__MATERIAL FOR THIS TASK__

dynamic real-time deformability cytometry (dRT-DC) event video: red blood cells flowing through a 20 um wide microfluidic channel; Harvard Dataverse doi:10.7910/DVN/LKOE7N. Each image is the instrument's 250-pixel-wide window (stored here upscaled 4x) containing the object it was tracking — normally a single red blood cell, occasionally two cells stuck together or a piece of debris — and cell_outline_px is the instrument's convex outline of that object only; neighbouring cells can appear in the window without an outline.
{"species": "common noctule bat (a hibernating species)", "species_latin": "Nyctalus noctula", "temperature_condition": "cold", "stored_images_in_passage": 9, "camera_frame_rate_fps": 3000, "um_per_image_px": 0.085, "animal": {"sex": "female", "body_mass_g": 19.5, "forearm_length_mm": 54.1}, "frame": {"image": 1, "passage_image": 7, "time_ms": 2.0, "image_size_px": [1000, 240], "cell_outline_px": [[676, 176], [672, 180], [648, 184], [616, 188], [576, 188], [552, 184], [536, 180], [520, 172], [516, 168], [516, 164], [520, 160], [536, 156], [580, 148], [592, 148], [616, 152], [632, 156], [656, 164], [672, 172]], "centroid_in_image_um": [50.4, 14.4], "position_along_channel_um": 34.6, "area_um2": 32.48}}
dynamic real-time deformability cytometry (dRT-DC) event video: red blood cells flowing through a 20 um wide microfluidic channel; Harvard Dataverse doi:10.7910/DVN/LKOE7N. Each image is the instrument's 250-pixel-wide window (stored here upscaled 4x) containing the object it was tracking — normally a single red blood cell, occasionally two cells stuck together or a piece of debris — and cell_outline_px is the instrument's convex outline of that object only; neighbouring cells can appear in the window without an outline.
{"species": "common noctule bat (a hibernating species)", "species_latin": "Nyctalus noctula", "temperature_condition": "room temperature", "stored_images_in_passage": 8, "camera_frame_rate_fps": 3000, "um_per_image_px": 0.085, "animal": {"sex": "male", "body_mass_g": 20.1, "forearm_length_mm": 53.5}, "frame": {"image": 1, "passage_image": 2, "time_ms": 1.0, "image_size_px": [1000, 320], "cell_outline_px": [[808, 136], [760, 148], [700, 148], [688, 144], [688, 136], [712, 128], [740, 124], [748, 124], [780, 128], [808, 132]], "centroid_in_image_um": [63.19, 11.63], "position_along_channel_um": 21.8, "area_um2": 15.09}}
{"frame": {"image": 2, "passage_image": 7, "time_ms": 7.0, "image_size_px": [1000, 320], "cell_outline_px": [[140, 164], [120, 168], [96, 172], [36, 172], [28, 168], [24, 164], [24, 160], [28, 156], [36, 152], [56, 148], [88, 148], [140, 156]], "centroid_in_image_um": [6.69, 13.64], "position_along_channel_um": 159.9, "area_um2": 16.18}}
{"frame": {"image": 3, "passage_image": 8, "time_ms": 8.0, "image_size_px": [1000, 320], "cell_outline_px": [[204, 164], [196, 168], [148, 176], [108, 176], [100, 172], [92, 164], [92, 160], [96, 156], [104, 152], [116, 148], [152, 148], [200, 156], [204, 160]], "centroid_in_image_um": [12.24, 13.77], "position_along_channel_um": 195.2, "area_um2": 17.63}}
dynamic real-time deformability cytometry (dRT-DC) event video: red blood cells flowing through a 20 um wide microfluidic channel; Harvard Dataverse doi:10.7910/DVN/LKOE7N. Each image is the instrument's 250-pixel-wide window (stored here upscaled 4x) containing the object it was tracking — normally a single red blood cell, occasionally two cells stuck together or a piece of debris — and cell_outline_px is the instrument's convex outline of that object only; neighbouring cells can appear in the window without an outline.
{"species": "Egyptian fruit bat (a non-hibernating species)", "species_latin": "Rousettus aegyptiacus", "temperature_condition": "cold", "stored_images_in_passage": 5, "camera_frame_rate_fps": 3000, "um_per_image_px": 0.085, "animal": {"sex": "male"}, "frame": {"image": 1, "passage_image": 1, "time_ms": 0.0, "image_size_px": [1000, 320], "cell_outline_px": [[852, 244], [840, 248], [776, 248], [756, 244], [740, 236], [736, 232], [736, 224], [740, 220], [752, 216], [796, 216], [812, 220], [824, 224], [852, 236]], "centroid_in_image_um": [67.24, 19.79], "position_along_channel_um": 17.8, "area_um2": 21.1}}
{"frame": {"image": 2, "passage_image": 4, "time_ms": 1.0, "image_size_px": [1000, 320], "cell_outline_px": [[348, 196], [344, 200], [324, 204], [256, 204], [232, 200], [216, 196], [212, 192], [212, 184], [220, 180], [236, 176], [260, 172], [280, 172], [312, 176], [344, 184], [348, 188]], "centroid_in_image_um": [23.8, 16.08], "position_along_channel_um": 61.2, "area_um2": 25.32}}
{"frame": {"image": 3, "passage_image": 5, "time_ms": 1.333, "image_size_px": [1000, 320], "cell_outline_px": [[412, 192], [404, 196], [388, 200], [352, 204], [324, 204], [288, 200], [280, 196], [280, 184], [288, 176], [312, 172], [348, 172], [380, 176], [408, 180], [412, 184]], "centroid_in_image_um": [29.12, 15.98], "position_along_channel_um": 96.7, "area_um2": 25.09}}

__OBJECTIVE__
In full and verbatim, repeat the records given above.

__ANSWER__
dynamic real-time deformability cytometry (dRT-DC) event video: red blood cells flowing through a 20 um wide microfluidic channel; Harvard Dataverse doi:10.7910/DVN/LKOE7N. Each image is the instrument's 250-pixel-wide window (stored here upscaled 4x) containing the object it was tracking — normally a single red blood cell, occasionally two cells stuck together or a piece of debris — and cell_outline_px is the instrument's convex outline of that object only; neighbouring cells can appear in the window without an outline.
{"species": "common noctule bat (a hibernating species)", "species_latin": "Nyctalus noctula", "temperature_condition": "cold", "stored_images_in_passage": 9, "camera_frame_rate_fps": 3000, "um_per_image_px": 0.085, "animal": {"sex": "female", "body_mass_g": 19.5, "forearm_length_mm": 54.1}, "frame": {"image": 1, "passage_image": 7, "time_ms": 2.0, "image_size_px": [1000, 240], "cell_outline_px": [[676, 176], [672, 180], [648, 184], [616, 188], [576, 188], [552, 184], [536, 180], [520, 172], [516, 168], [516, 164], [520, 160], [536, 156], [580, 148], [592, 148], [616, 152], [632, 156], [656, 164], [672, 172]], "centroid_in_image_um": [50.4, 14.4], "position_along_channel_um": 34.6, "area_um2": 32.48}}
dynamic real-time deformability cytometry (dRT-DC) event video: red blood cells flowing through a 20 um wide microfluidic channel; Harvard Dataverse doi:10.7910/DVN/LKOE7N. Each image is the instrument's 250-pixel-wide window (stored here upscaled 4x) containing the object it was tracking — normally a single red blood cell, occasionally two cells stuck together or a piece of debris — and cell_outline_px is the instrument's convex outline of that object only; neighbouring cells can appear in the window without an outline.
{"species": "common noctule bat (a hibernating species)", "species_latin": "Nyctalus noctula", "temperature_condition": "room temperature", "stored_images_in_passage": 8, "camera_frame_rate_fps": 3000, "um_per_image_px": 0.085, "animal": {"sex": "male", "body_mass_g": 20.1, "forearm_length_mm": 53.5}, "frame": {"image": 1, "passage_image": 2, "time_ms": 1.0, "image_size_px": [1000, 320], "cell_outline_px": [[808, 136], [760, 148], [700, 148], [688, 144], [688, 136], [712, 128], [740, 124], [748, 124], [780, 128], [808, 132]], "centroid_in_image_um": [63.19, 11.63], "position_along_channel_um": 21.8, "area_um2": 15.09}}
{"frame": {"image": 2, "passage_image": 7, "time_ms": 7.0, "image_size_px": [1000, 320], "cell_outline_px": [[140, 164], [120, 168], [96, 172], [36, 172], [28, 168], [24, 164], [24, 160], [28, 156], [36, 152], [56, 148], [88, 148], [140, 156]], "centroid_in_image_um": [6.69, 13.64], "position_along_channel_um": 159.9, "area_um2": 16.18}}
{"frame": {"image": 3, "passage_image": 8, "time_ms": 8.0, "image_size_px": [1000, 320], "cell_outline_px": [[204, 164], [196, 168], [148, 176], [108, 176], [100, 172], [92, 164], [92, 160], [96, 156], [104, 152], [116, 148], [152, 148], [200, 156], [204, 160]], "centroid_in_image_um": [12.24, 13.77], "position_along_channel_um": 195.2, "area_um2": 17.63}}
dynamic real-time deformability cytometry (dRT-DC) event video: red blood cells flowing through a 20 um wide microfluidic channel; Harvard Dataverse doi:10.7910/DVN/LKOE7N. Each image is the instrument's 250-pixel-wide window (stored here upscaled 4x) containing the object it was tracking — normally a single red blood cell, occasionally two cells stuck together or a piece of debris — and cell_outline_px is the instrument's convex outline of that object only; neighbouring cells can appear in the window without an outline.
{"species": "Egyptian fruit bat (a non-hibernating species)", "species_latin": "Rousettus aegyptiacus", "temperature_condition": "cold", "stored_images_in_passage": 5, "camera_frame_rate_fps": 3000, "um_per_image_px": 0.085, "animal": {"sex": "male"}, "frame": {"image": 1, "passage_image": 1, "time_ms": 0.0, "image_size_px": [1000, 320], "cell_outline_px": [[852, 244], [840, 248], [776, 248], [756, 244], [740, 236], [736, 232], [736, 224], [740, 220], [752, 216], [796, 216], [812, 220], [824, 224], [852, 236]], "centroid_in_image_um": [67.24, 19.79], "position_along_channel_um": 17.8, "area_um2": 21.1}}
{"frame": {"image": 2, "passage_image": 4, "time_ms": 1.0, "image_size_px": [1000, 320], "cell_outline_px": [[348, 196], [344, 200], [324, 204], [256, 204], [232, 200], [216, 196], [212, 192], [212, 184], [220, 180], [236, 176], [260, 172], [280, 172], [312, 176], [344, 184], [348, 188]], "centroid_in_image_um": [23.8, 16.08], "position_along_channel_um": 61.2, "area_um2": 25.32}}
{"frame": {"image": 3, "passage_image": 5, "time_ms": 1.333, "image_size_px": [1000, 320], "cell_outline_px": [[412, 192], [404, 196], [388, 200], [352, 204], [324, 204], [288, 200], [280, 196], [280, 184], [288, 176], [312, 172], [348, 172], [380, 176], [408, 180], [412, 184]], "centroid_in_image_um": [29.12, 15.98], "position_along_channel_um": 96.7, "area_um2": 25.09}}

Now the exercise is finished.